───── Exercise material ─────

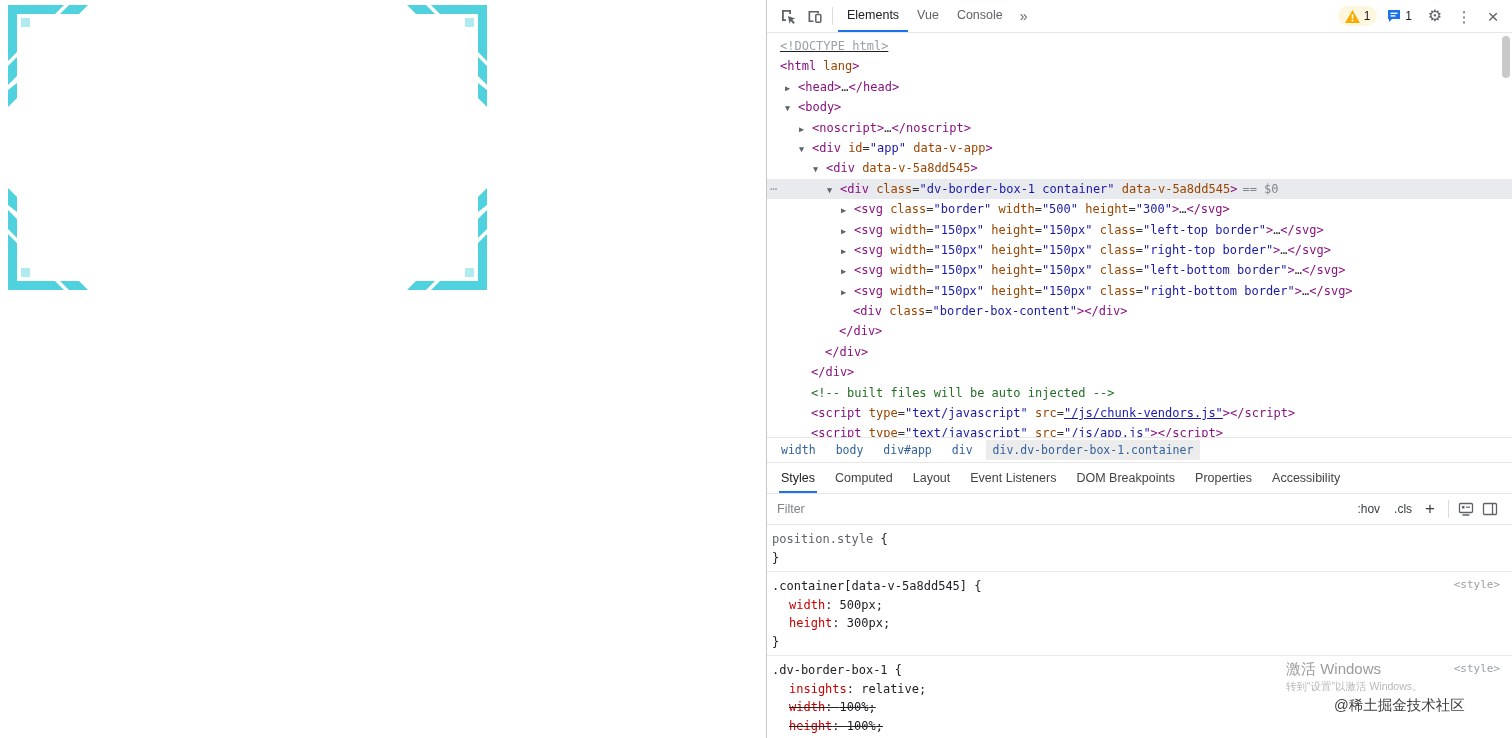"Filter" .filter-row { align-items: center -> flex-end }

─────
───── Exercise material ─────

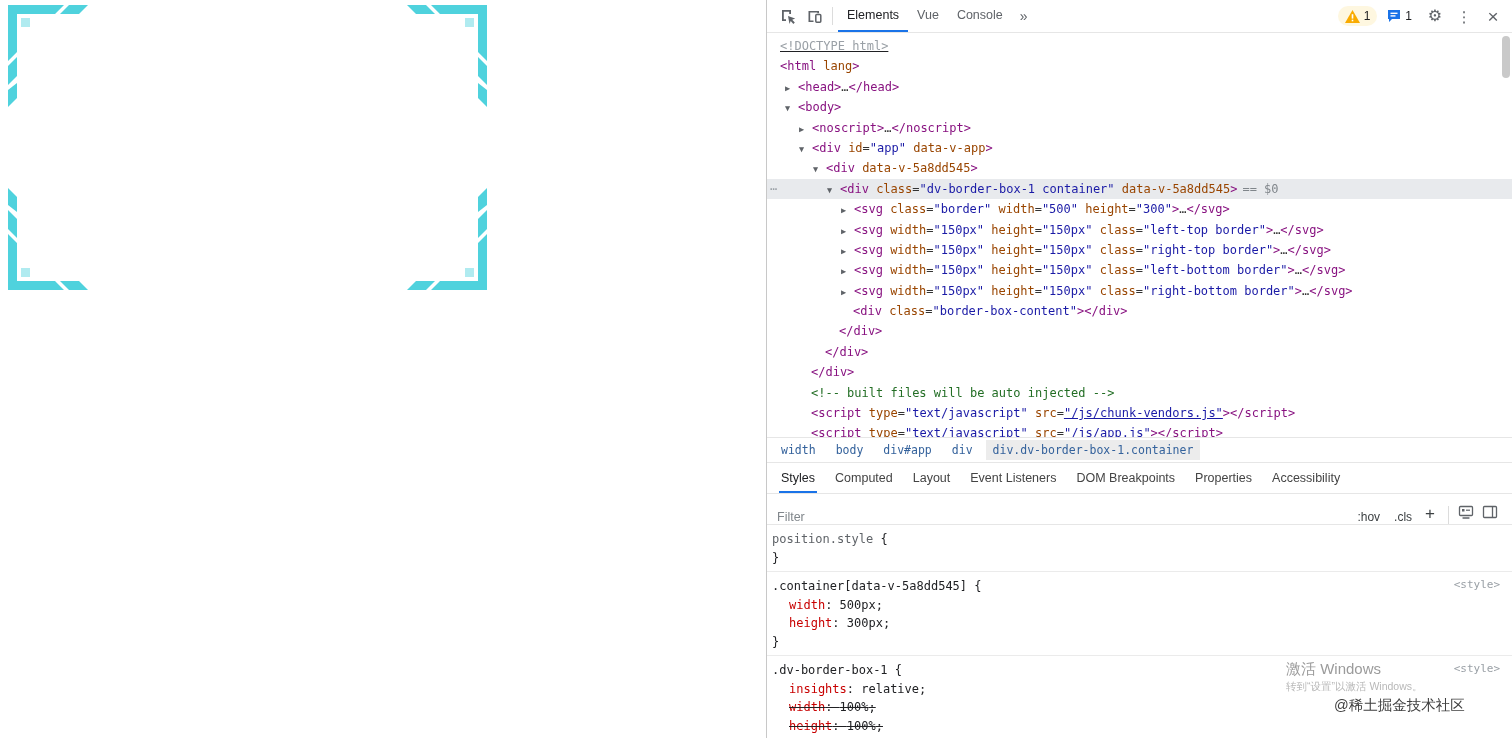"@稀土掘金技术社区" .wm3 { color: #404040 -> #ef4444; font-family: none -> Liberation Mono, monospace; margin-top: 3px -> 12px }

─────
───── Exercise material ─────

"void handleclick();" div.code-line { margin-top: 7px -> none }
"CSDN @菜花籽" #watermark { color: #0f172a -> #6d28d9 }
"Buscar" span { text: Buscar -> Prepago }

─────

Task description — Above are the records; from them, give again exactly the lines from the one containing "color: #0f172a ->" through the one containing "text: Buscar ->", both included.

Answer to the exercise —
"CSDN @菜花籽" #watermark { color: #0f172a -> #6d28d9 }
"Buscar" span { text: Buscar -> Prepago }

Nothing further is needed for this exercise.